**Activity:** Print the line containing "diminuir as chances de recidiva do tumor .", then every line after it through the end of the material, exactly as written and without pictures.

-=-=-

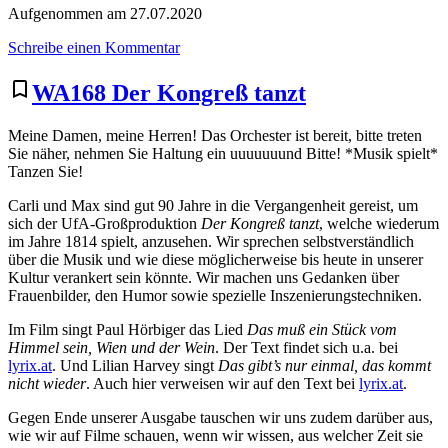
Aufgenommen am 27.07.2020
zu
Schreibe einen Kommentar
WA170
Ich
bookmark_border
WA168 Der Kongreß tanzt
bei
Tag
Meine Damen, meine Herren! Das Orchester ist bereit, bitte treten
und
Sie näher, nehmen Sie Haltung ein uuuuuuund Bitte! *Musik spielt*
Du
Tanzen Sie!
bei
Nacht
Carli und Max sind gut 90 Jahre in die Vergangenheit gereist, um
sich der UfA-Großproduktion
Der Kongreß tanzt
, welche wiederum
im Jahre 1814 spielt, anzusehen. Wir sprechen selbstverständlich
über die Musik und wie diese möglicherweise bis heute in unserer
Kultur verankert sein könnte. Wir machen uns Gedanken über
Frauenbilder, den Humor sowie spezielle Inszenierungstechniken.
Im Film singt Paul Hörbiger das Lied
Das muß ein Stück vom
Himmel sein, Wien und der Wein
. Der Text findet sich u.a. bei
lyrix.at
. Und Lilian Harvey singt
Das gibt’s nur einmal, das kommt
nicht wieder
. Auch hier verweisen wir auf den Text bei
lyrix.at
.
Gegen Ende unserer Ausgabe tauschen wir uns zudem darüber aus,
wie wir auf Filme schauen, wenn wir wissen, aus welcher Zeit sie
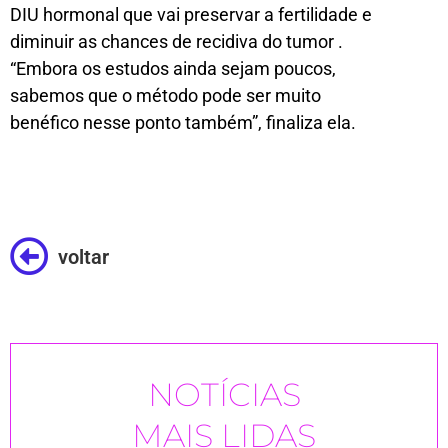
DIU hormonal que vai preservar a fertilidade e
diminuir as chances de recidiva do tumor .
“Embora os estudos ainda sejam poucos,
sabemos que o método pode ser muito
benéfico nesse ponto também”, finaliza ela.
voltar
NOTÍCIAS
MAIS LIDAS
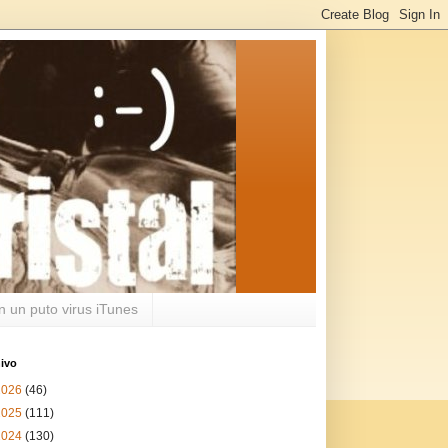
n un puto virus iTunes
ivo
2026
(46)
2025
(111)
2024
(130)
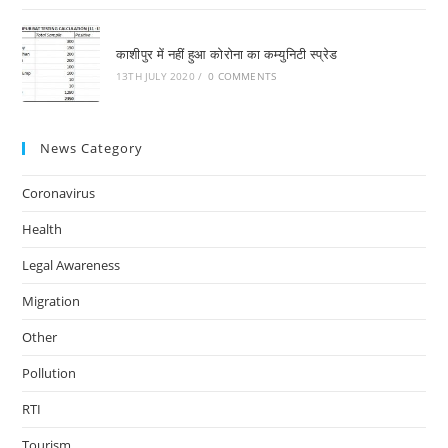
काशीपुर में नहीं हुआ कोरोना का कम्युनिटी स्प्रेड
13TH JULY 2020
/
0 COMMENTS
News Category
Coronavirus
Health
Legal Awareness
Migration
Other
Pollution
RTI
Tourism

-=-=-

**Answer section:**
diminuir as chances de recidiva do tumor .
“Embora os estudos ainda sejam poucos,
sabemos que o método pode ser muito
benéfico nesse ponto também”, finaliza ela.
voltar
NOTÍCIAS
MAIS LIDAS
n un puto virus iTunes
ivo
2026
(46)
2025
(111)
2024
(130)
काशीपुर में नहीं हुआ कोरोना का कम्युनिटी स्प्रेड
13TH JULY 2020
/
0 COMMENTS
News Category
Coronavirus
Health
Legal Awareness
Migration
Other
Pollution
RTI
Tourism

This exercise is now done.